FASSADE und Baukörper gliedern sich in zwei markante Zonen: Die weiße Putzfläche schwebt diagonal über dem dunklen Kubus und verleiht dem Gebäude Leichtigkeit. Garage samt Eingang bilden das Sockelgeschoss und betonen den massiven Kern.
DIAGONALE STRUKTUREN durchziehen die weißen und dunklen Fassadenflächen und verleihen dem Gebäude eine klare Dynamik. Dunkle Bereiche sind partiell mit HPL-Platten verkleidet, wodurch Fensterrahmen und Garagentore dezent zurücktreten und die präzise Gestaltung der Flächen in den Fokus rückt.
Die FELDRANDLAGE prägt das architektonische Konzept des Hauses. Nach Osten öffnet sich das Gebäude und gibt den Blick auf die umliegenden Felder frei. Überdachte Terrassenbereiche erweitern den Wohnraum und lassen Außen- und Innenräume ineinander über gehen.
Im INNENRAUM spiegelt sich die klare Linienführung der Fassade wider. Das zentrale Treppenhaus verbindet alle Geschosse und lässt die umliegenden Räume fließend ineinander übergehen. Es entsteht ein offenes
und zugleich strukturiertes Raumkonzept.
ERDGESCHOSS – WOHNEN I GAST Das Erdgeschoss umfasst einen offen gestalteten Koch-, Ess- und Wohnbereich, der sich zur Gartenseite hin und mit Blick in die angrenzenden Felder öffnet, sowie ein Gästezimmer in unmittelbarer Nähe zum Eingangsbereich. Zur Rückseite des Gebäudes erweitern großzügige Verglasungen die Räume und schaffen einen weiten Ausblick auf die umliegende Landschaft. Der Wohnbereich ordnet sich U-förmig um einen zentralen Treppenkern, der das Erdgeschoss zoniert und den Eingangsbereich klar definiert.

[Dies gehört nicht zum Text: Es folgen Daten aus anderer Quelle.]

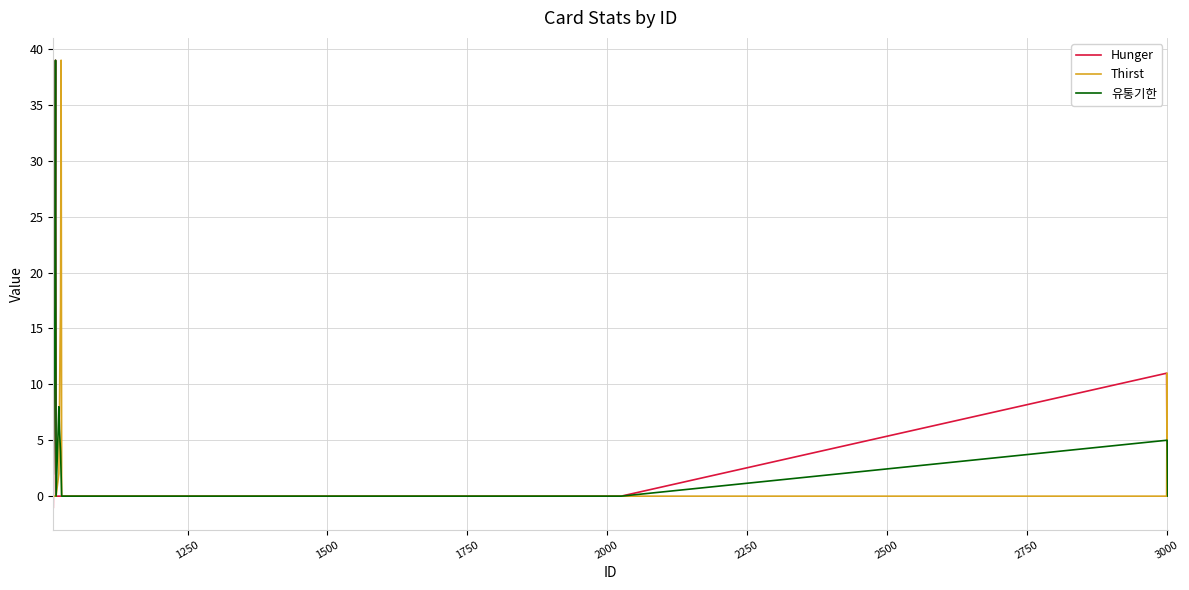

What is the highest value of the Hunger series?

39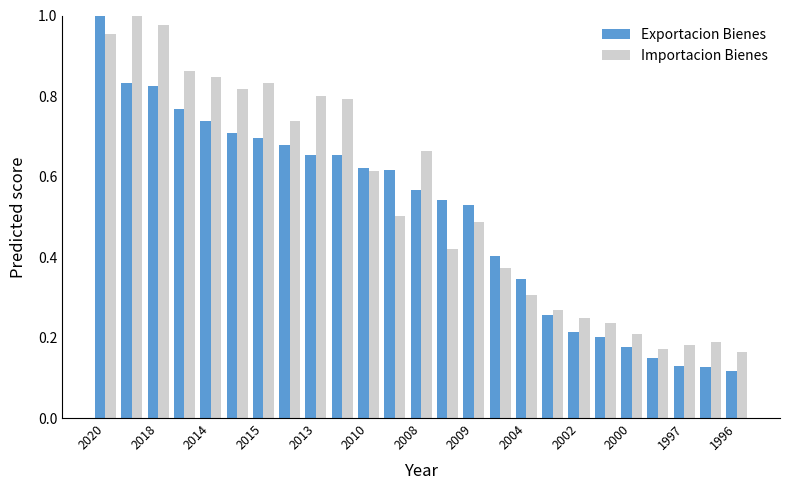

Which series has the largest range (max minus min)?

Exportacion Bienes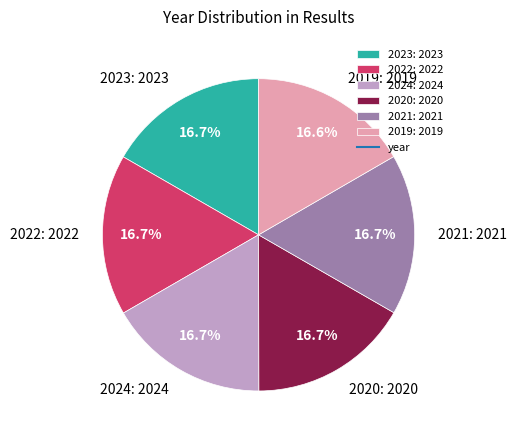

Is 2022: 2022 the majority of the pie?

No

OBERGESCHOSS – SCHLAFEN I ZIMMER Im Obergeschoss sind zwei Kinderzimmer, ein Schlafzimmer mit Ankleide, sowie Bad und Hauswirtschaftsraum um das zentrale Treppenhaus positioniert. Die umlaufende Dachterrasse dient als geschützte Vorzone, die durch ihre Lage und Gestaltung die großzügig verglasten Kinderzimmer vor Einblicken schützt und eine private Atmosphäre schafft. Das vorgezogene Dach der Terrasse sorgt in den Sommermonaten für angenehme Verschattung in den angrenzenden Räumen, während im Winter die tiefstehende Sonne die Zimmer mit natürlichem Licht durchflutet und für eine optimale Belichtung sorgt.